ERIC Number: ED305737
Record Type: RIE
Publication Date: 1988-Apr
Pages: 20
Abstractor: N/A
ISBN: N/A
ISSN: N/A
EISSN: N/A
Curriculum as Structured Inequality.
Goodson, Ivor
This paper addresses the social context of curriculum construction and development to show the relationship between school curricula and patterns of social organization control. The first section traces the history of the concept of curriculum based on sequence, prescription, and differentiation and links this concept to the prevailing ideology of Calvinism and the social requirements of the industrial revolution and the rise of capitalism. By the 20th century, the batch production rhetoric of the "classroom system" (lessons, subjects, timetables, grading, standardization, and streaming) had become so pervasive that it successfully achieved a normative status, creating standards against which all subsequent educational innovations came to be judged. This dominant epistemology was based on the trilogy of pedagogy, curriculum, and evaluation, creating a hierarchy of status and resources for academic subjects, academic examinations, and able students, with university knowledge and university scholars at the apex. The second section is a critique of this dominant epistemology and institutionalized system of state schooling, comparing it with antecedents and suggesting egalitarian alternatives based on the centrality of dialogue and flexibility in the learning process. (TE)

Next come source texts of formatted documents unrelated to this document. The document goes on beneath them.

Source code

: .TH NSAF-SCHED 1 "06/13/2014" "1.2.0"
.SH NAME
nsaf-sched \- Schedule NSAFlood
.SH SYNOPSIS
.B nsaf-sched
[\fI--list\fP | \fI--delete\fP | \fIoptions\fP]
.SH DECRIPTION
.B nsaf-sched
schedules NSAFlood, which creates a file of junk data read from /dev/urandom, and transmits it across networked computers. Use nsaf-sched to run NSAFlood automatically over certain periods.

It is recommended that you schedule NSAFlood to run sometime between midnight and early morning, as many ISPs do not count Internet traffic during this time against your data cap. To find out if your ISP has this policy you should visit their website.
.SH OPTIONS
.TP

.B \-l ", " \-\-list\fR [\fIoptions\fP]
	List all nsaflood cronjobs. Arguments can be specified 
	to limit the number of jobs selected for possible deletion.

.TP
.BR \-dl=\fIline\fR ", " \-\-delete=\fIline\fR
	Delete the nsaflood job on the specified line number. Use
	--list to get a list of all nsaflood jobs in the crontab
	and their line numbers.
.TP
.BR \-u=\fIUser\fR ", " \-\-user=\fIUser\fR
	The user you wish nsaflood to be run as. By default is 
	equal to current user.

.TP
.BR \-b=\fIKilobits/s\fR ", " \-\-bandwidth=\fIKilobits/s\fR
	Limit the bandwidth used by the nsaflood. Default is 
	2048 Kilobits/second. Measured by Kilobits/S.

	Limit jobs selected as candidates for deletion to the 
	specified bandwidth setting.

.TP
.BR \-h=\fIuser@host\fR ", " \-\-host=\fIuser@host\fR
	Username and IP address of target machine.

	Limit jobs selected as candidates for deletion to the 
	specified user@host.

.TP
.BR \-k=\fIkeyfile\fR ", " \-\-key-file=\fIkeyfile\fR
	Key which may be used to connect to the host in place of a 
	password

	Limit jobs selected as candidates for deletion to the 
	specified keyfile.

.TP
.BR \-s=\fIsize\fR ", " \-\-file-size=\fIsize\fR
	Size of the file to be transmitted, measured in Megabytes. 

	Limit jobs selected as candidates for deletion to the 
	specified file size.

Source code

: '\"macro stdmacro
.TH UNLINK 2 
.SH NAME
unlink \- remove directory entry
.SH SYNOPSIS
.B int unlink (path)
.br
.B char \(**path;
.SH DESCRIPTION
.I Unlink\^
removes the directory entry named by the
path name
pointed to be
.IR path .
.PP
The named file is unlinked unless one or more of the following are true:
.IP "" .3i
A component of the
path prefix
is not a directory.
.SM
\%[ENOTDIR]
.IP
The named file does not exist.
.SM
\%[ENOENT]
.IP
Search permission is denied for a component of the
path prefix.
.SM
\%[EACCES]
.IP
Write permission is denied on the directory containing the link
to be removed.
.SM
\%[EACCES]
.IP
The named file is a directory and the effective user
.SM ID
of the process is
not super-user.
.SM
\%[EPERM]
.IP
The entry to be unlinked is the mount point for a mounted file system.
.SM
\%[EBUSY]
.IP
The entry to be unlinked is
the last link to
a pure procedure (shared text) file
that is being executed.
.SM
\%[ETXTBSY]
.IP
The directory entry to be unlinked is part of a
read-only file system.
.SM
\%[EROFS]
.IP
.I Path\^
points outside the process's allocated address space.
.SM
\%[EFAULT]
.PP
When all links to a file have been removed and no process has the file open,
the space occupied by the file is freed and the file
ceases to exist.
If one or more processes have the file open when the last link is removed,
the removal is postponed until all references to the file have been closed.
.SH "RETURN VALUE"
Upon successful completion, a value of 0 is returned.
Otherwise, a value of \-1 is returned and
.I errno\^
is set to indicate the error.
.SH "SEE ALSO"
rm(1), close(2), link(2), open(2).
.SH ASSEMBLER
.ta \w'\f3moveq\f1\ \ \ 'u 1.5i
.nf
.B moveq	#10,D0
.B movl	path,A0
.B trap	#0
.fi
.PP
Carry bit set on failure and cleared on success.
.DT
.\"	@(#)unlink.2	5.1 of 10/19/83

Descriptors: Curriculum, Educational History, Educational Philosophy, Elementary Secondary Education, Epistemology, Equal Education, Foundations of Education, Hidden Curriculum, Humanistic Education, Ideology, Industrialization, Marxian Analysis, Puritans, Social Control, Social Values, Socioeconomic Influences
Publication Type: Opinion Papers; Speeches/Meeting Papers
Education Level: N/A
Audience: N/A
Language: English
Sponsor: N/A
Authoring Institution: N/A
Grant or Contract Numbers: N/A
Note: Paper presented at the Annual Meeting of the American Educational Research Association (New Orleans, LA, April 5-9, 1988).